# [EXERCISE OBJECTIVE]
The expected output is every line of the data exactly as shown, minus the images.

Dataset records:
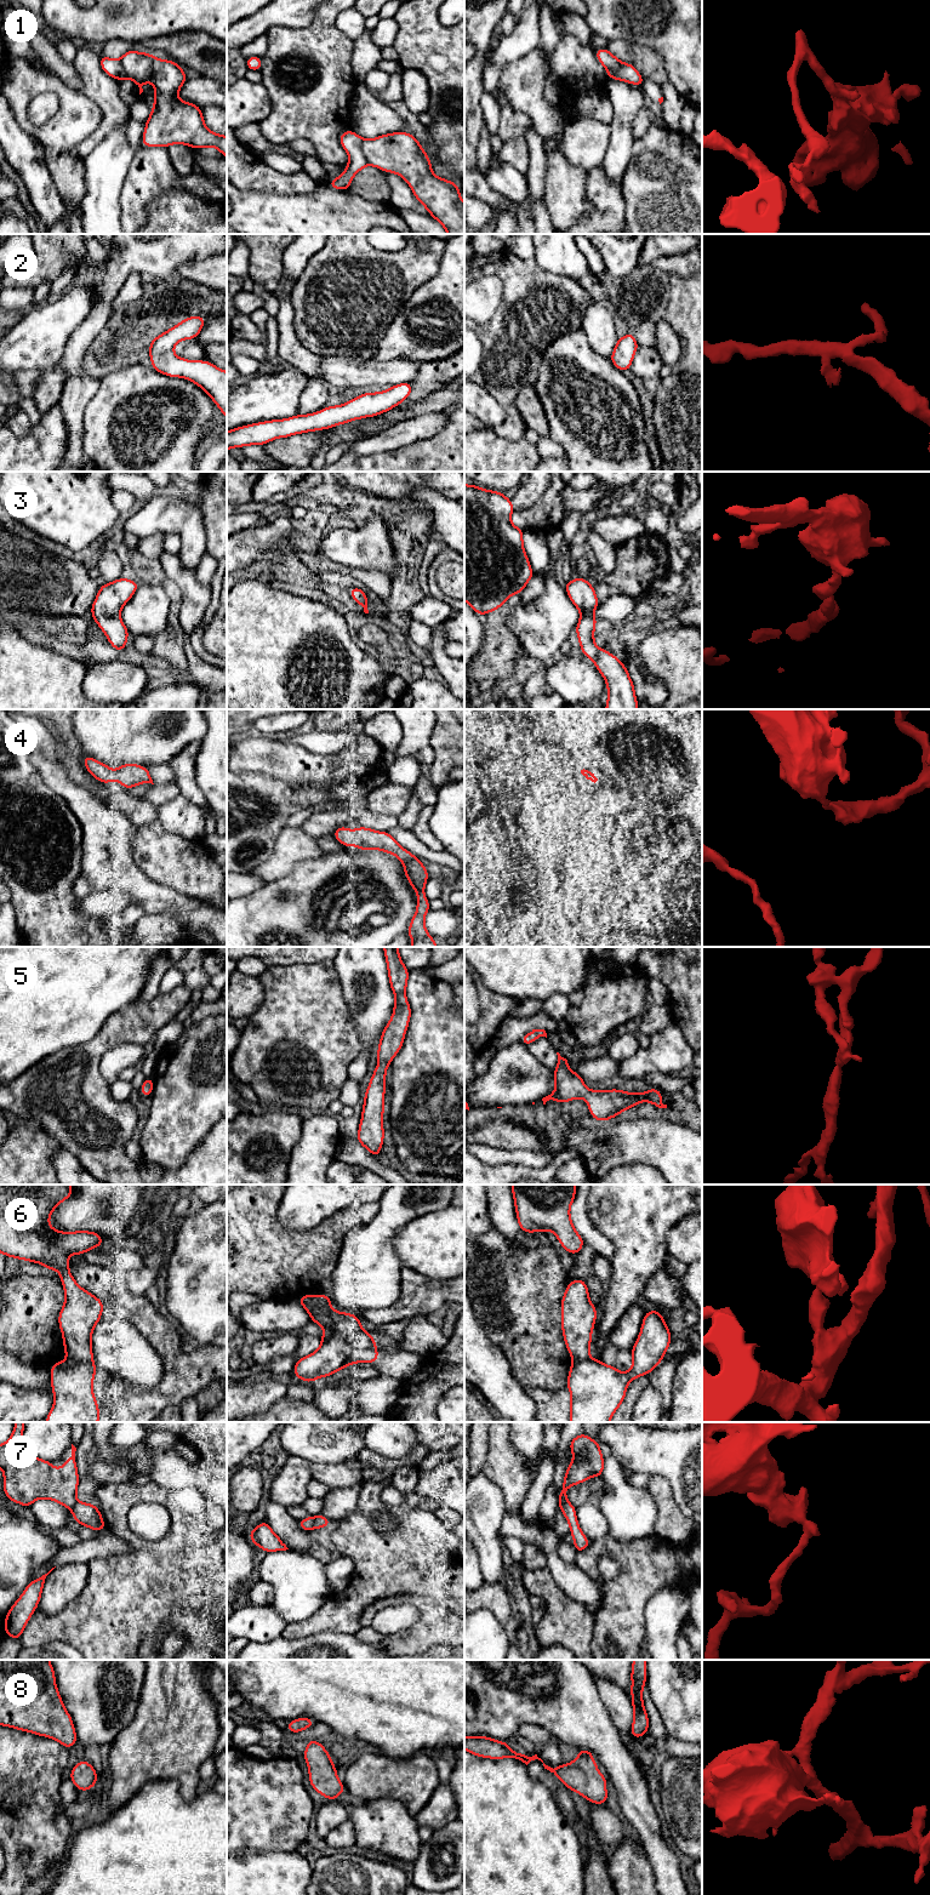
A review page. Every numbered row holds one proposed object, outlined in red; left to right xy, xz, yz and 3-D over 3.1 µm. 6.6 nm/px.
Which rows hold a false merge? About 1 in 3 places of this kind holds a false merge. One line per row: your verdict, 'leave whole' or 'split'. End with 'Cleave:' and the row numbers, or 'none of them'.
1: split
2: leave whole
3: leave whole
4: leave whole
5: leave whole
6: split
7: split
8: leave whole
Cleave: 1, 6, 7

# [RESULT OF THE TASK]
A review page. Every numbered row holds one proposed object, outlined in red; left to right xy, xz, yz and 3-D over 3.1 µm. 6.6 nm/px.
Which rows hold a false merge? About 1 in 3 places of this kind holds a false merge. One line per row: your verdict, 'leave whole' or 'split'. End with 'Cleave:' and the row numbers, or 'none of them'.
1: split
2: leave whole
3: leave whole
4: leave whole
5: leave whole
6: split
7: split
8: leave whole
Cleave: 1, 6, 7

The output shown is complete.